The Social Construction of Time: Work, family, and conflict by Krista Brumley
This event is in the past.
Detroit, MI 48202
The Humanities Center is proud to present as a part of its Brown Bag Colloquium Series, a talk by Krista Brumley, Sociology, Associate Professor.
Today’s workers are expected to work longer hours and are increasingly required to travel. Even when they are home, workers are often tethered to their jobs by technology, and expected to be available at nearly all times. Higher demands on a worker’s time can lead to work-family conflict. Given these intensifying work demands, we examine how individuals in dual-income partnerships make sense of, and manage, competing demands on their time. Time is commodified in U.S. culture – we “buy” time, “save” time, and “spend” time. It is literal, tangible, and thus, can be manipulated and controlled.

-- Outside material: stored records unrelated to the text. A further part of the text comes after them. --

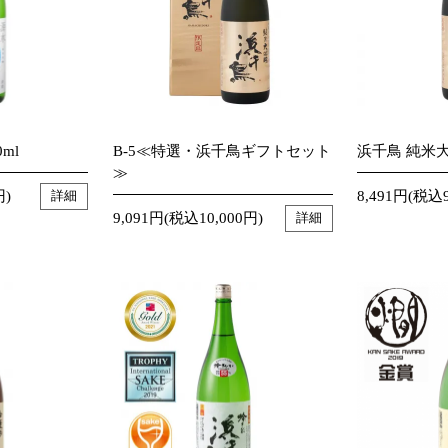
ml
B-5≪特選・浜千鳥ギフトセット
浜千鳥 純米大吟
≫
円)
8,491円(税込9
詳細
9,091円(税込10,000円)
詳細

Time is also figurative where pressure is perceptual such as when the “needed” time is seen to exceed the “available” time. Drawing on in-depth interviews with parents and childfree couples, our study shows participants attempt to control their time to address hectic work and family lives. However, this is often not successful, leading to sometimes paradoxical outcomes. Despite the difficulty of managing and controlling time because of real or perceived external time demands, they work to make their limited time meaningful. This study extends our theorizing on how work and family demands shape perceptions and meanings of the structure of time.